Refrozen meltwater ponds in northeast Greenland seen during an April 2013 IceBridge flight. Image Credit: NASA/Michael Studinger
Scientists using satellite images and data from NASA’s Operation IceBridge have found evidence of a drained and refilled subglacial lake beneath northeastern Greenland’s Flade Ice Cap. This sub-ice body of water is only one of a handful that have been detected in Greenland and its presence sheds new light on how the Greenland Ice Sheet reacts to warming temperatures.
Subglacial lakes are relatively common in Antarctica, and although recent studies have mathematically predicted possible locations for hundreds of such features in Greenland, few have actually been found. Bodies of water beneath the ice are normally detected either with ice-penetrating radar or by observing rapid changes in ice surface elevation such as bulges or basins.
In a new study funded by the National Science Foundation and published in the Jan. 21 issue of the journal Nature, a research team led by Michael Willis, a glaciologist at Cornell University in Ithaca, New York, found a large basin that formed over a 21-day period in the summer of 2011 using satellite images. The size and rapid formation of this basin was consistent with a drained subglacial lake, but its location raised a question. Where did the water in the lake come from?
Subglacial lakes typically form at the base of an ice sheet or glacier because of either friction or trapped heat from bedrock below. In order for this to happen, ice needs to move quickly or be thick enough to protect the ice sheet base from cold air at the surface and trap heat coming from the bedrock below. But something else had to be at work here. The research team used weather data and ice thickness measurements from IceBridge flights to calculate the temperature beneath the ice and found that it was well below what’s needed for normal basal melt.
Continued observation showed that the basin floor rose significantly during the next summer at the same time that nearby surface meltwater drained into cracks along the basin’s edge. This led the team to hypothesize that water from surface melting was refilling a lake beneath the ice. Snow accumulation and ice movement accounted for a portion of the basin’s rise, with meltwater runoff estimates filling in the rest of the increase, supporting the hypothesis.

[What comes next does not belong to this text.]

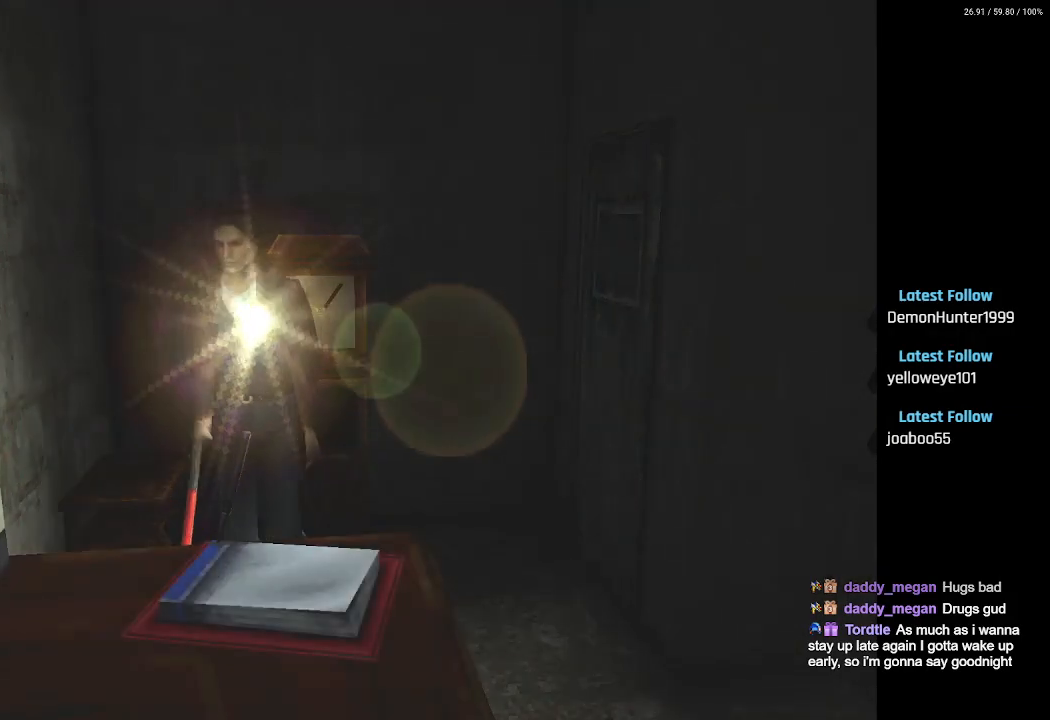
{"buttons": ["DPAD_UP"], "left_stick": "center", "right_stick": "center", "events": [[200, "DPAD_LEFT", "up"], [433, "CROSS", "down"], [500, "CROSS", "up"]]}
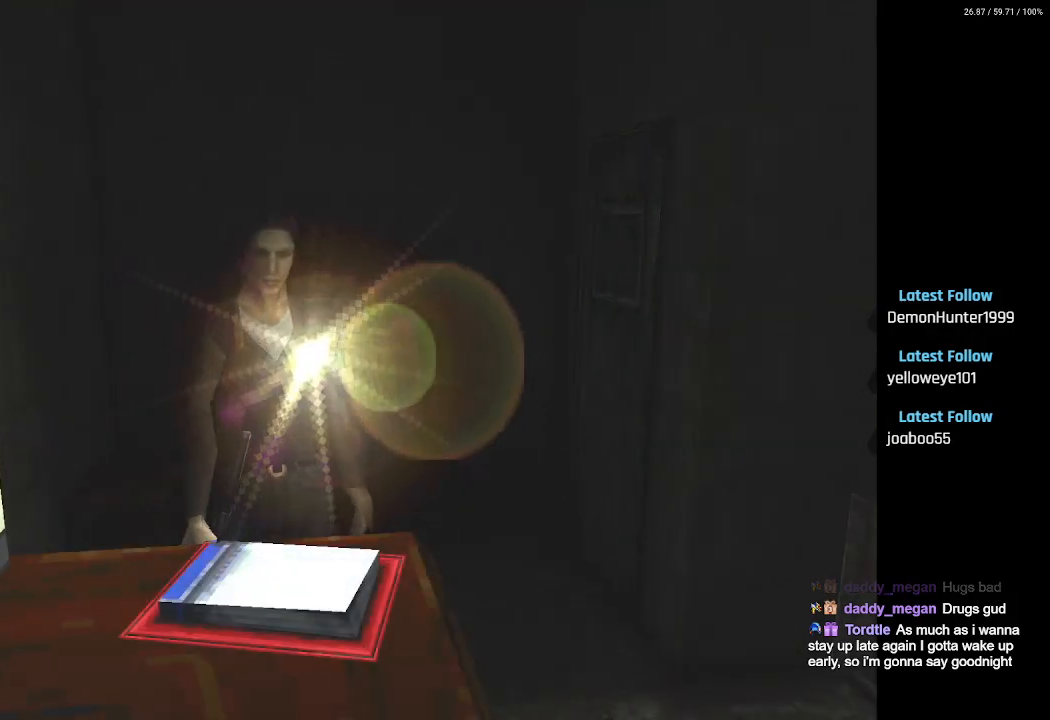
{"buttons": ["CROSS"], "left_stick": "center", "right_stick": "center", "events": [[117, "CROSS", "down"], [183, "CROSS", "up"], [267, "CROSS", "down"], [350, "CROSS", "up"], [433, "CROSS", "down"], [483, "DPAD_UP", "up"]]}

This finding points to the possibility of similar meltwater-filled subglacial lakes in other parts of Greenland. Existing research has shown an extensive network of sub-ice drainage channels in Greenland that are thought to quickly move surface melt along the bed and to the ocean. The presence of subglacial lakes in Greenland could affect how parts of the ice sheet move by adding heat to ice at the base and softening. Further research on subglacial lakes in Greenland will likely help researchers improve projections of how the ice sheet will change in response to future warming.